April 1, 2009 (Computerworld) The malware makers who crafted Conficker must be extremely disappointed, a security expert said today, and not because the Internet didn't come crashing down as some of the wildest speculation had predicted.
"All of their work has gone for naught," said Alfred Huger, vice president of development for Symantec Corp.'s security response team, referring to the hackers who created the Conficker worm.
Ironically, it was the extraordinary success of Conficker that made the hackers' work essentially a wasted effort, Huger said. "Most of the work done on Conficker was because of all the attention it got, absolutely," he said, pointing to the drumbeat of coverage since the worm first surfaced in November 2008 and the frenzy that led up to today, when its newest variant started switching to a new communications scheme.
"This is the biggest worm, in terms of press coverage received, since we experienced Code Red," Huger noted. Code Red, which struck Microsoft Corp.'s server software in 2001, slowed networks to a crawl. "And that's great. I think the threat was genuine, and without all the attention, it could have been a big problem."

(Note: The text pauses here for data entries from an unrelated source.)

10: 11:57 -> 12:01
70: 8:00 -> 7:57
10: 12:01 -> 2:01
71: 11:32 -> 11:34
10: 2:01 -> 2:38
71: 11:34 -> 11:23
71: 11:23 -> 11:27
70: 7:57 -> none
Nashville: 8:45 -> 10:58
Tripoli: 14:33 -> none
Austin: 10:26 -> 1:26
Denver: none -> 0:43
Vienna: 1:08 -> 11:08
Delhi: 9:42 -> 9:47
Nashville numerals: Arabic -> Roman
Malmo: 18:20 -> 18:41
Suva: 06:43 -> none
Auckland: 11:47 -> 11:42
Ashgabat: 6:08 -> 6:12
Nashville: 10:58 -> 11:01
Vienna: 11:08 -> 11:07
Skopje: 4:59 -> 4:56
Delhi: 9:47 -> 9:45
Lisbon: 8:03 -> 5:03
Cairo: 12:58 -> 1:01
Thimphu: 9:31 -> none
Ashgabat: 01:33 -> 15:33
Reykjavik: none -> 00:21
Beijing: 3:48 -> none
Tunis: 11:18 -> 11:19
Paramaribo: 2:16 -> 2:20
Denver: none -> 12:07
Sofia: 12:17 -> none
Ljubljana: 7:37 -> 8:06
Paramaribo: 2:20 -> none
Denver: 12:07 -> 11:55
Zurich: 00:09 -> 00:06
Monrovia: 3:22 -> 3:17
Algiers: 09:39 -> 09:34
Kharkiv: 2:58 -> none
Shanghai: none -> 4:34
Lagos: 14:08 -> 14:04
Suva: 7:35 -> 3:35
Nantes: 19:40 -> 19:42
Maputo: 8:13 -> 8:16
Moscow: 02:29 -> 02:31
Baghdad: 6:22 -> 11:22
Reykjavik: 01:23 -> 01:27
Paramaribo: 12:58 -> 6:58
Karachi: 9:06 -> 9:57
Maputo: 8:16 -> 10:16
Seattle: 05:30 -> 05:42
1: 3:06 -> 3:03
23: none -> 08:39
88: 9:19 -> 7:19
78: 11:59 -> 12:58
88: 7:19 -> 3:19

The anti-Conficker efforts prompted by that attention included the so-called "Conficker Cabal," a consortium of researchers and companies that have tried to disrupt the worm's "phone home" ability. Other researchers, meanwhile, exploited a Conficker flaw to create a scanner that quickly detected infected PCs.
The beginning of the bad news to Conficker's makers was in January, Huger said, when the worm's profile soared as it infected millions of Windows PCs. "The distribution is what got everyone's attention, because it got so big in such a short time," Huger said. "And the fact that it was exceptionally well written, that was in intriguing to [security] researchers."
Vincent Weafer, another Symantec security response executive, put it succinctly earlier this week. "In reality, the author or authors probably didn't intend for this malware to get as much attention as it has," he said in an e-mail. "Most malware these days is designed to be used for some type of criminal monetary gain, and conducting such criminal acts typically requires stealth measures to be successful." "I think this just fades into the background noise of bot networks," Huger said today. "It's a large botnet, but not the largest."
How large is still unknown. Although estimates of the size of the Conficker-infected pool have ranged from 1 million to 12 million, it has been difficult to pin down the number of computers infected with Conficker.c, the newest variant and the one that sparked the massive coverage leading up to today.